Efficient Synchronous Byzantine Consensus

TL;DR

This paper introduces new synchronous Byzantine consensus protocols that improve fault tolerance and reduce decision rounds by leveraging relaxed synchrony assumptions, benefiting Byzantine fault-tolerant systems and cryptographic applications.

Contribution

It presents protocols achieving Byzantine fault tolerance with n=2f+1 in a synchronous setting, reducing consensus rounds significantly compared to previous solutions.

Findings

Consensus commits every 3 rounds in the common case.

Synchronous Byzantine agreement achieved in expected 8 rounds.

Protocol tolerates up to f Byzantine faults with 2f+1 replicas.

Abstract

We present new protocols for Byzantine state machine replication and Byzantine agreement in the synchronous and authenticated setting. The celebrated PBFT state machine replication protocol tolerates $f$ Byzantine faults in an asynchronous setting using $3f+1$ replicas, and has since been studied or deployed by numerous works.

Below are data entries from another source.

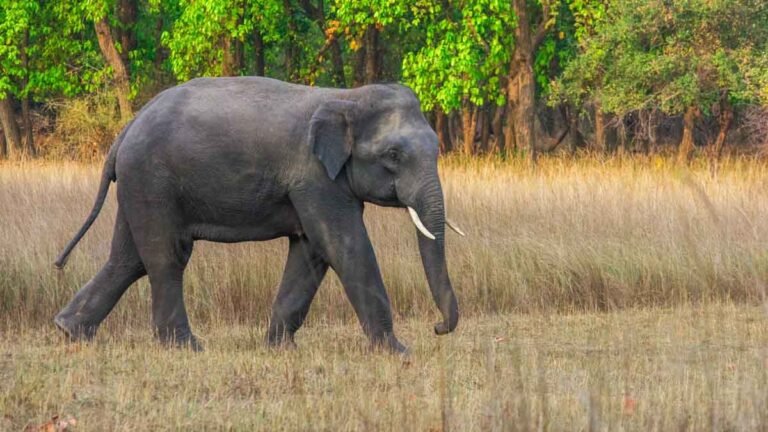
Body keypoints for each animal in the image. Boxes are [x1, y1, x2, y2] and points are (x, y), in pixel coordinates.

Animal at [53, 76, 464, 353]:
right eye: (393, 155)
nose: (437, 327)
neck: (346, 96)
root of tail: (126, 130)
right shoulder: (314, 176)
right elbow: (345, 246)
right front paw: (398, 352)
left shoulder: (314, 184)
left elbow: (311, 251)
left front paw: (280, 348)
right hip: (153, 181)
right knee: (166, 257)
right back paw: (187, 347)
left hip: (139, 185)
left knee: (128, 259)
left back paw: (70, 331)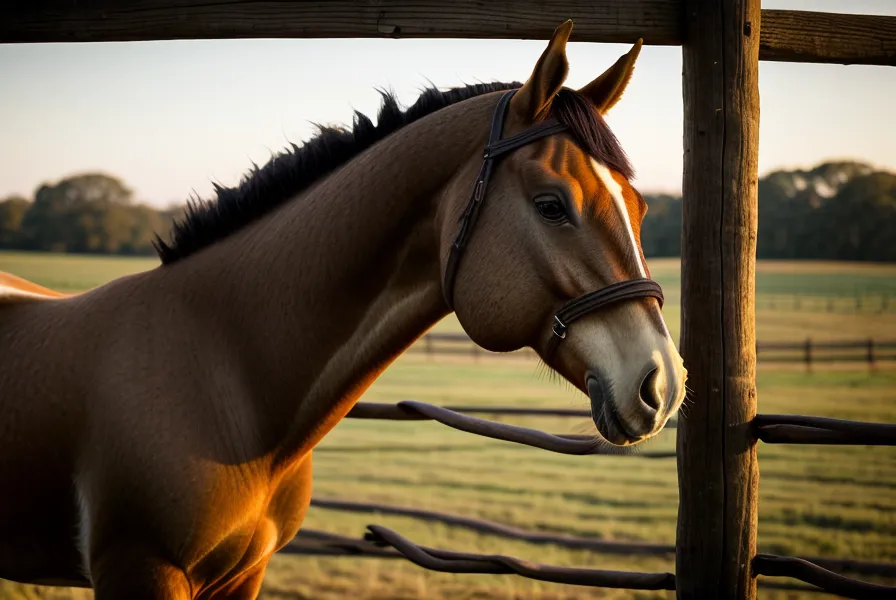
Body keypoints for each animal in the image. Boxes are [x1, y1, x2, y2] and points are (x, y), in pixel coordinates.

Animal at [0, 20, 686, 599]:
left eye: (640, 206)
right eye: (551, 205)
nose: (662, 384)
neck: (224, 370)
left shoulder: (242, 576)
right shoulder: (141, 570)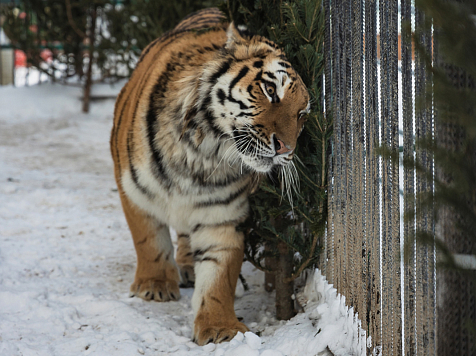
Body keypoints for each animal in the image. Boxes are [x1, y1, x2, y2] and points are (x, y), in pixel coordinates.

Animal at [112, 6, 312, 344]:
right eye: (271, 90)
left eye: (301, 115)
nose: (286, 149)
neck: (203, 154)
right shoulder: (134, 189)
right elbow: (148, 240)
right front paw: (154, 286)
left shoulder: (222, 215)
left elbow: (220, 274)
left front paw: (221, 328)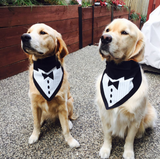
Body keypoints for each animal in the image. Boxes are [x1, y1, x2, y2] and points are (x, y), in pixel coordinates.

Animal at [95, 19, 157, 159]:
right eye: (107, 30)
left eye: (124, 32)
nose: (105, 38)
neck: (118, 73)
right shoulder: (104, 114)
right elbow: (107, 135)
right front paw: (106, 149)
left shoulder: (135, 119)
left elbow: (129, 138)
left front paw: (128, 153)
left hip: (151, 114)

In this work, we improve the Byzantine fault tolerance threshold to $n=2f+1$ by utilizing a relaxed synchrony assumption. We present a synchronous state machine replication protocol that commits a decision every 3 rounds in the common case. The key challenge is to ensure quorum intersection at one honest replica. Our solution is to rely on the synchrony assumption to form a post-commit quorum of size $2f+1$, which intersects at $f+1$ replicas with any pre-commit quorums of size $f+1$. Our protocol also solves synchronous authenticated Byzantine agreement in expected 8 rounds. The best previous solution (Katz and Koo, 2006) requires expected 24 rounds. Our protocols may be applied to build Byzantine fault tolerant systems or improve cryptographic protocols such as cryptocurrencies when synchrony can be assumed.